[Page-level text extractions]
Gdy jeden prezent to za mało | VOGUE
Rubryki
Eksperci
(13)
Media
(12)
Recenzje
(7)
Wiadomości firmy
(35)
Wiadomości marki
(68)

...

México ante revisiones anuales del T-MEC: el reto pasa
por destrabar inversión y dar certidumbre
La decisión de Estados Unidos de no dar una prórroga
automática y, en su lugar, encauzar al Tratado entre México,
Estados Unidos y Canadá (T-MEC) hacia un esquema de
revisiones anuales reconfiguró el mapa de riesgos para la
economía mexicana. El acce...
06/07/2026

> **TASK GOAL**: Show all lines above holding "México".

> **RESPONSE**:
México ante revisiones anuales del T-MEC: el reto pasa
automática y, en su lugar, encauzar al Tratado entre México,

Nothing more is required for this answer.